─── Teks Ditampilkan

Pandemi COVID-19 telah mendorong pembentukan instrumen internasional baru untuk mengatasi kesiapsiagaan dan respons pandemi yang disebut Pandemic Treaty/Pandemic Agreement. Inisiatif ini didukung oleh WHO dan Presiden RI Joko Widodo bersama 25 kepala negara/pemerintahan lainnya.
Sejak pandemi COVID-19, terlihat bahwa sistem ketahanan kesehatan global, terutama di negara berkembang, sangat rapuh dalam hal finansial, akses terhadap vaksin, obat, dan diagnostik. Terdapat kesenjangan antara negara maju dan negara-negara berpenghasilan rendah atau menengah dalam hal akses terhadap produk-produk kesehatan yang dibutuhkan.

──────
─── Data Ditampilkan

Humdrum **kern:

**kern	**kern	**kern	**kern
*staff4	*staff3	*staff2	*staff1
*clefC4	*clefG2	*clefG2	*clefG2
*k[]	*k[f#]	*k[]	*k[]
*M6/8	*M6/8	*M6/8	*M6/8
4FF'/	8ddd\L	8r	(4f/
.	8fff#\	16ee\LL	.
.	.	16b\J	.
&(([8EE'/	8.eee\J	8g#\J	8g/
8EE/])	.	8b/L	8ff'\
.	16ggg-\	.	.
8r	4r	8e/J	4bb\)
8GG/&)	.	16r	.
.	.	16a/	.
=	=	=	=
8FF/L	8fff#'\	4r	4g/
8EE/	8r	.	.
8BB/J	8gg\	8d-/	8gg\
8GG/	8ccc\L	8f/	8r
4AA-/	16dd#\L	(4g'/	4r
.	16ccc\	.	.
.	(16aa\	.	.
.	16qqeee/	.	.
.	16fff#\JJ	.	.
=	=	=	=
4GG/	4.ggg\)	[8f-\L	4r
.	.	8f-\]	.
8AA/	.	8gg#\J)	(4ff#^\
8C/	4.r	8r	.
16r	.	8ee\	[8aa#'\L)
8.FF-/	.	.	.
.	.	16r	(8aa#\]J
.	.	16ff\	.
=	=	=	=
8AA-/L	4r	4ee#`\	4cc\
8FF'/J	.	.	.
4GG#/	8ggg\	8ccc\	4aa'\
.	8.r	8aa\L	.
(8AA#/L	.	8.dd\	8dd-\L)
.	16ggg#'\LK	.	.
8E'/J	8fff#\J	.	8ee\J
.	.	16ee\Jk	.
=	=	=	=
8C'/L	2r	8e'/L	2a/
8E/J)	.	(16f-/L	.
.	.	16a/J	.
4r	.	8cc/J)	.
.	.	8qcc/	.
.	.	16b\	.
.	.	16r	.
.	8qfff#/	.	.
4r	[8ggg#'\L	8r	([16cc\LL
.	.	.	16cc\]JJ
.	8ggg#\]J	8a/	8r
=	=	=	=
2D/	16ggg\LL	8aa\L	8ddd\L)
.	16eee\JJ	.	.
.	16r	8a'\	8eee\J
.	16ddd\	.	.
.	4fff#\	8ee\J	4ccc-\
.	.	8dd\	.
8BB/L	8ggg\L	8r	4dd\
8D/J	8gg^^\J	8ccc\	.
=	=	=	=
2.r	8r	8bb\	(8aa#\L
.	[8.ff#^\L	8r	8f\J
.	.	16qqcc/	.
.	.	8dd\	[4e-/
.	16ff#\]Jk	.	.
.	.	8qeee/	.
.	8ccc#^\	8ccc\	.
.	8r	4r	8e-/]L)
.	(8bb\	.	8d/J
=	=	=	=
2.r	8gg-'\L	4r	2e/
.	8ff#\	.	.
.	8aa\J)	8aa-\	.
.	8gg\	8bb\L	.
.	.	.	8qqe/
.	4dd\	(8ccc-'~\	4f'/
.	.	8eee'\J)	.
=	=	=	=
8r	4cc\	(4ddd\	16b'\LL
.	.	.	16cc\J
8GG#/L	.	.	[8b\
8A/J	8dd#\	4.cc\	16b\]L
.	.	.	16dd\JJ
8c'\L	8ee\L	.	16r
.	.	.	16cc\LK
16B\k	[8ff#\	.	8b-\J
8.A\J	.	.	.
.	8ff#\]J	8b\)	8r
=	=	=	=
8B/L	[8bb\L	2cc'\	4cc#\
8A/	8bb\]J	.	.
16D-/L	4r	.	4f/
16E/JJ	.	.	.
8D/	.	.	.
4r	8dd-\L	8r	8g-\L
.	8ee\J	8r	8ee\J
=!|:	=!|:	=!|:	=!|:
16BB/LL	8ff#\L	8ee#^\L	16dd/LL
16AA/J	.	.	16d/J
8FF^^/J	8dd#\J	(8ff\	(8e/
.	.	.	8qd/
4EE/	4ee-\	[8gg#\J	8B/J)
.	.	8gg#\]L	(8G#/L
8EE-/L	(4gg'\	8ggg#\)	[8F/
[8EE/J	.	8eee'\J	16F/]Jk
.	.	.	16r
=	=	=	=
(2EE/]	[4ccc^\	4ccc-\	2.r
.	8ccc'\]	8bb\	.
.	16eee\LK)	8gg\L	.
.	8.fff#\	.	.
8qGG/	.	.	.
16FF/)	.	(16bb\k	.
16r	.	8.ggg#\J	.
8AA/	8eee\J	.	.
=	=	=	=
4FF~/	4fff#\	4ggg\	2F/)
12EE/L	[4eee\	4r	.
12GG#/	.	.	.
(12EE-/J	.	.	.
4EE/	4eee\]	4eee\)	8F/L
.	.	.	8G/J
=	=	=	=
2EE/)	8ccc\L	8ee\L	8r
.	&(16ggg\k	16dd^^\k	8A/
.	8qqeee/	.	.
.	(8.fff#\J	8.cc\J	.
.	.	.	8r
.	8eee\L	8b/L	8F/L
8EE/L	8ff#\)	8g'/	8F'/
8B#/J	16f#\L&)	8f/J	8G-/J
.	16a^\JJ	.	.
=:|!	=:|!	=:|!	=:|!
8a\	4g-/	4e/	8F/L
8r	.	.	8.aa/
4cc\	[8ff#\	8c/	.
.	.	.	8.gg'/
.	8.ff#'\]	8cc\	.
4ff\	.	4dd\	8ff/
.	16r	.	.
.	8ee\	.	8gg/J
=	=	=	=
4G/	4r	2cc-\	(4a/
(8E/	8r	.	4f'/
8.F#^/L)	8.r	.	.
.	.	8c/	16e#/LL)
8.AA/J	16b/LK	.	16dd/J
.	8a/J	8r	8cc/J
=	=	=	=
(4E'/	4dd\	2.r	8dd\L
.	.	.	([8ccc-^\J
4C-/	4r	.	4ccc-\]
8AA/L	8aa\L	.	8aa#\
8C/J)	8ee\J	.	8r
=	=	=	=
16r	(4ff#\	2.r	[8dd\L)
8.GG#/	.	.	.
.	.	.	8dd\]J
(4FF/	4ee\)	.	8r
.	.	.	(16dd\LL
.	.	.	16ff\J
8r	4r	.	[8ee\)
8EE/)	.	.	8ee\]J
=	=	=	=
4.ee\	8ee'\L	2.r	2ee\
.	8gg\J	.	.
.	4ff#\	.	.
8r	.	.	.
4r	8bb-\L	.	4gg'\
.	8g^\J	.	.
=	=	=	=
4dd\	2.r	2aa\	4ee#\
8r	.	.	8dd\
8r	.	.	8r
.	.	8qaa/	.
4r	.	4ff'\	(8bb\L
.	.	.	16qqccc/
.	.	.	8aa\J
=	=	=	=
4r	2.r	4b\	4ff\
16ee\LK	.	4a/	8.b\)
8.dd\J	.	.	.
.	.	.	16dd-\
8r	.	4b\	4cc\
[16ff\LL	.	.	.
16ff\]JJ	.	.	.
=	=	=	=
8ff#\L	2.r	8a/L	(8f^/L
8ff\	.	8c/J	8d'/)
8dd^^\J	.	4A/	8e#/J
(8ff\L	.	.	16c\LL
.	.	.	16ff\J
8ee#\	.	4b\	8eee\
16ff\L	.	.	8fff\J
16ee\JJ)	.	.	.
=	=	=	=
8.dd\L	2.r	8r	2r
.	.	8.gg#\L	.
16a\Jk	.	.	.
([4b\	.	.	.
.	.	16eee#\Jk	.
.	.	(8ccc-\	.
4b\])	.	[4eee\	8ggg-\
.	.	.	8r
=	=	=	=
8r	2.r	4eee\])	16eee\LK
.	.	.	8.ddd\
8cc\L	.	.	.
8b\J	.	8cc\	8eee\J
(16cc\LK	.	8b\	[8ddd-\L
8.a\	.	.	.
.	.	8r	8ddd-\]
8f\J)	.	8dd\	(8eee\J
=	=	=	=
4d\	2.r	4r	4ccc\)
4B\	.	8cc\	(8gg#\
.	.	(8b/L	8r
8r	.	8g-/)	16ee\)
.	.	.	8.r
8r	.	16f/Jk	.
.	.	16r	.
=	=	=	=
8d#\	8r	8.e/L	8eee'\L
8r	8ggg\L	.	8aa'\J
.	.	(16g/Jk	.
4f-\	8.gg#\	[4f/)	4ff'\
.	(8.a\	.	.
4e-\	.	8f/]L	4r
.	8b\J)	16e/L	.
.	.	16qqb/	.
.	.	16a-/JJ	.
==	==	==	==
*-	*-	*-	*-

──────

#### Instruksi Tugas A:
Mohon jawab pertanyaan berikut berdasarkan teks tentang Pandemic Treaty.
(i) Berapa kepala negara/pemerintahan lain yang bersama Presiden RI Joko Widodo mendukung inisiatif ini?
(ii) Di negara mana sistem ketahanan kesehatan global terutama terlihat sangat rapuh?
(iii) Kesenjangan akses terhadap produk kesehatan terjadi di antara kelompok negara mana saja?
#### Instruksi Tugas B:
Tulis kelanjutan teks tentang Pandemic Treaty, dimulai setelah kalimat terakhirnya.

#### Bagian Jawaban A:
(i) 25 kepala negara/pemerintahan lainnya.
(ii) Di negara berkembang.
(iii) Antara negara maju dan negara-negara berpenghasilan rendah atau menengah.

#### Bagian Jawaban B:
30% penduduk dunia belum mendapatkan vaksin COVID-19, dan inilah yang mendorong Indonesia untuk aktif berpartisipasi dalam perundingan Pandemic Treaty. Negosiasi tersebut telah dilakukan sebanyak 10 kali namun masih ada beberapa pasal yang belum disepakati, termasuk mengenai PABS, instrumen One Health, transfer teknologi, no-fault compensation, dan pendanaan.
Indonesia berusaha memperjuangkan kesetaraan akses dalam Pandemic Treaty, termasuk dalam hal PABS, instrumen One Health, transfer teknologi, dan pendanaan. Pemerintah Indonesia mendorong perizinan transparan dan non-eksklusif serta pendanaan yang setara dan dapat diakses oleh semua negara.
Negosiasi Pandemic Treaty diharapkan selesai secepatnya agar transfer pengetahuan dan teknologi antar negara dapat terlaksana dengan prinsip kesetaraan. Pemerintah RI juga akan terus memperkuat legislasi di tingkat nasional untuk menghadapi ancaman pandemi di masa depan.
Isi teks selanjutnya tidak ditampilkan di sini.